GOAL A
Update the block_cache bug report passage that begins at "Also in that" and stops after "driver changes. )", giving it again with "driver changes" changed to "driver commits".
GOAL B
Write the next part of the block_cache bug report, continuing from its final sentence.

PAGE TEXT
Opened 11 months ago
Last modified 2 months ago
#18717 new bug
[regression] Stability issues in block_cache
Reported by: | axeld | Owned by: | nobody |
---|---|---|---|
Priority: | critical | Milestone: | R1/beta6 |
Component: | System/Kernel | Version: | R1/Development |
Keywords: | Cc: | ||
Blocked By: | Blocking: | ||
Platform: | All |
Description
I had hrev56721 and hrev56921 running for a couple of months on my NAS without any issues (it would run for weeks). Since I upgraded to hrev57387, I have stability issues without changing the usage pattern. It now maybe lasts for a week until it crashes, sometimes even more often.
Some KDL screenshots attached.
Attachments (14)
Change History (51)
by , 11 months ago
Attachment: | HaikuScreenshots-2023-11-18.png added |
---|
by , 11 months ago
Attachment: | HaikuScreenshots-2023-11-18-2.png added |
---|
by , 11 months ago
Attachment: | HaikuScreenshots-2023-12-09.png added |
---|
comment:1 by , 11 months ago
Milestone: | Unscheduled → R1/beta5 |
---|
comment:2 by , 11 months ago
Summary: | Stability issues → [regression] Stability issues |
---|
comment:3 by , 11 months ago
comment:5 by , 11 months ago
Do you have any custom kernel add-ons by any chance? I think there were some "minor" ABI changes in there (to condition variable struct sizes, at least.)
Also in that range:
- clear page queue ordering (hrev57360)
- VM changes to cut_area (hrev57096 and ~1) and unlock caches before unmapping addresses (hrev57062)
- user_mutex refactor (multiple hrevs)
(That's just for the kernel itself, I didn't skim through driver changes. )
But as noted above, I highly suspect this is just some kind of memory corruption. What drivers are loaded after booting?
comment:6 by , 11 months ago
Sorry, I didn't get or see any notification mail. I do actually use the DriveEncryption driver which, if I'm not mistaken, does make use of kernel locking facilities. I'll try to recompile that one with a newer kernel, and see if that changes anything.
comment:7 by , 10 months ago
I have switched to hrev57493, and recompiled the driver a couple of days ago.
Today I first got strange problems like "I/O error" or "File not exists error" while I could open the file just fine, and also Tracker could open the directory that caused the latter error. Then later, the system crashed with the attached output.

RECORDED INFORMATION
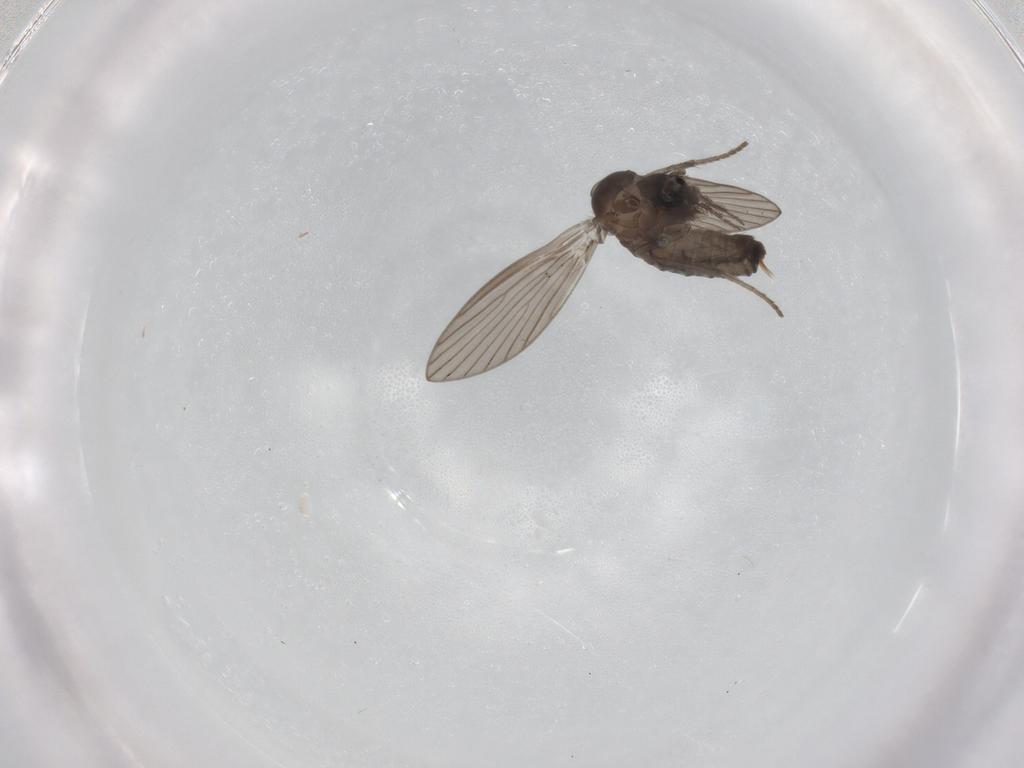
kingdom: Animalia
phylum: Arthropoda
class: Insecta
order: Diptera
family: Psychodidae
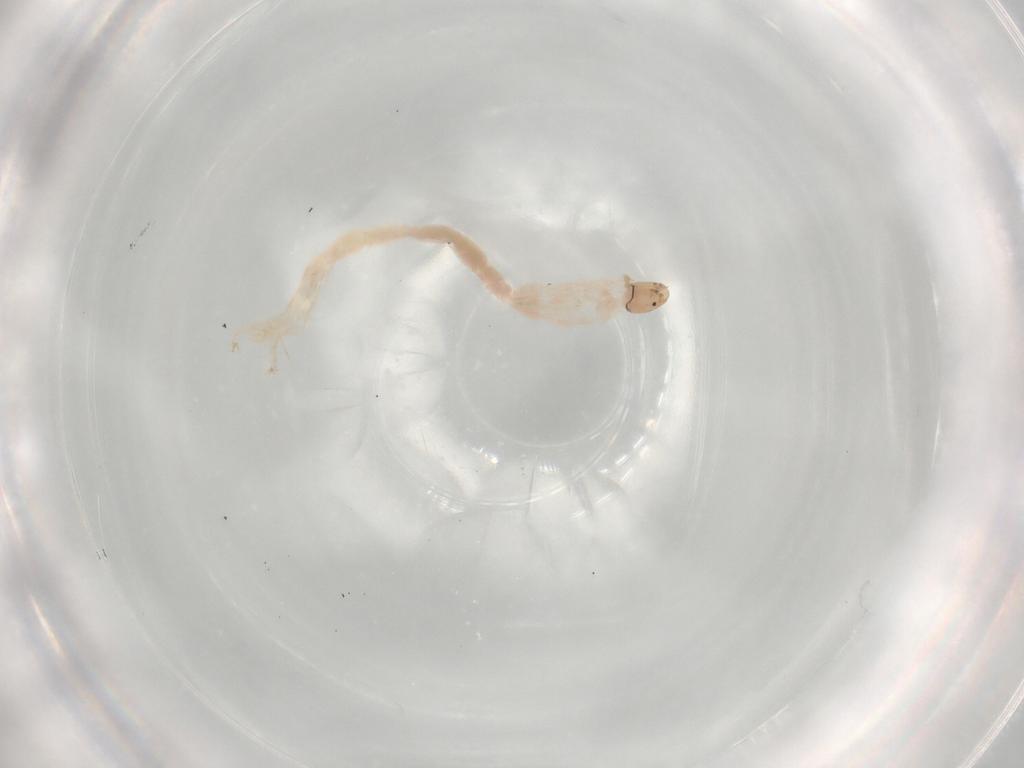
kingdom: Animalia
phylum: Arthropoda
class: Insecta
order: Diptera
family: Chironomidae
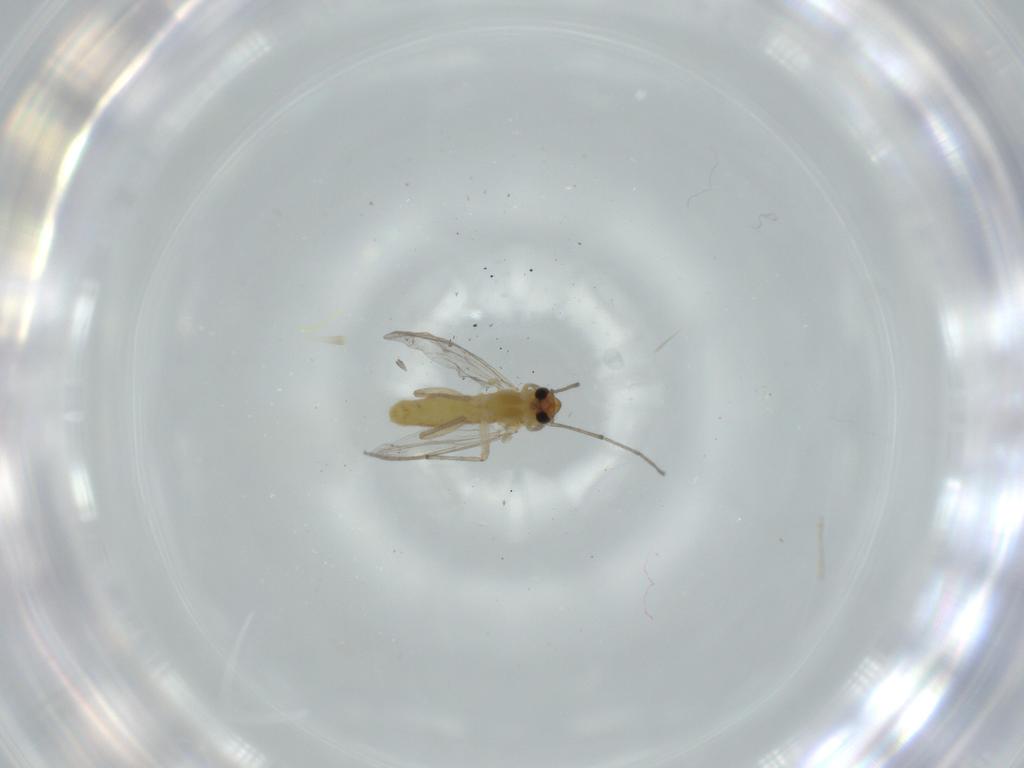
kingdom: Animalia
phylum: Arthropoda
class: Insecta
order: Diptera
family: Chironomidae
--
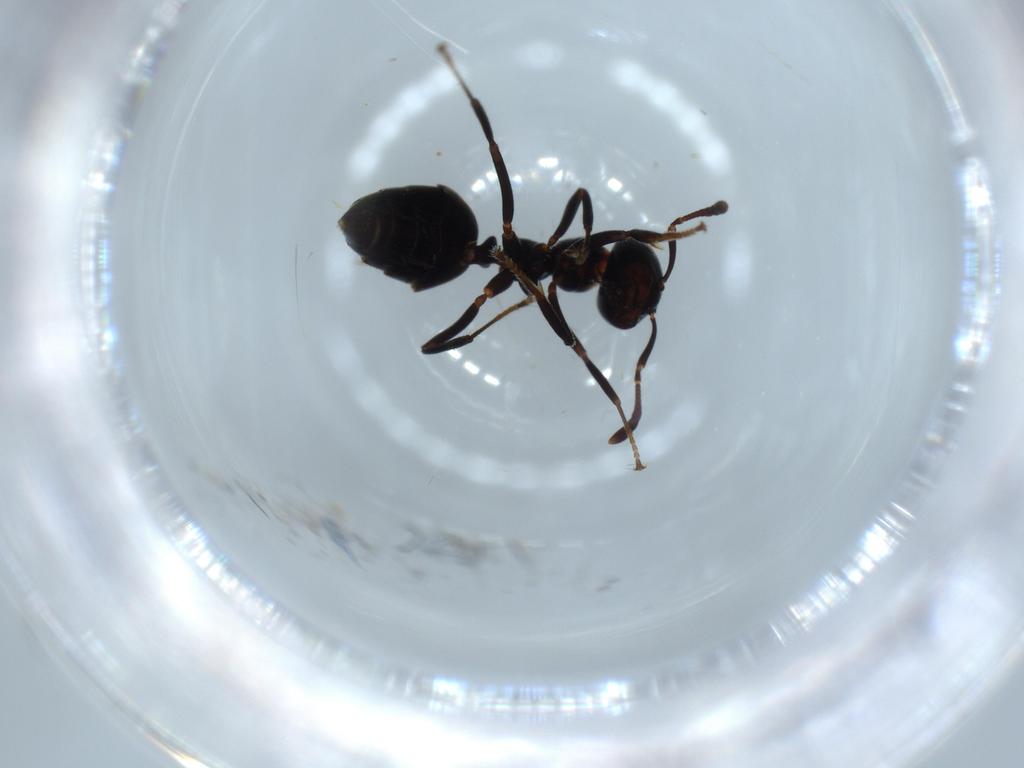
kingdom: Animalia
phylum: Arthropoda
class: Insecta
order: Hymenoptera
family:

EXPECTED ANSWER A
Also in that range:
- clear page queue ordering (hrev57360)
- VM changes to cut_area (hrev57096 and ~1) and unlock caches before unmapping addresses (hrev57062)
- user_mutex refactor (multiple hrevs)
(That's just for the kernel itself, I didn't skim through driver commits. )

EXPECTED ANSWER B
comment:8 by , 10 months ago
It might still be caused by that driver, actually. Do you know offhand what kernel config is being used for the nightlies? Does that end up somewhere on the image (the kernel_debug_config.h file)? And how can I find out?
I used KERNEL_DEBUG 2 to compile that driver, so that might not have been compatible.
comment:9 by , 10 months ago
KDEBUG_LEVEL 2 is correct. But are you not using the exact same headers/sources to compile the driver as the nightly you are running on, including the file where KDEBUG_LEVEL is defined?
A thought occurs to me: within that range, the size of the ConditionVariable class changed, and with it the IORequest classes as they contain ConditionVariable members. The "I/O error" and the like might be caused by those malfunctioning, and then the memory corruptions also.
comment:10 by , 10 months ago
I use the headers as they come with the Haiku package. But this does not define the correct KDEBUG_LEVEL; I use my own kernel_header_config.h file for that. I don't use IORequests in that driver yet, it uses standard read/write hooks.
It does make use of condition variables, though. But any issues there should be fixed by a recompile.
comment:11 by , 10 months ago
I made changes a while ago that were supposed to make KDEBUG_LEVEL 2 binaries ABI compatible with KDEBUG_LEVEL 0 kernels, at least as far as locks go (note that the reverse is not true, however.)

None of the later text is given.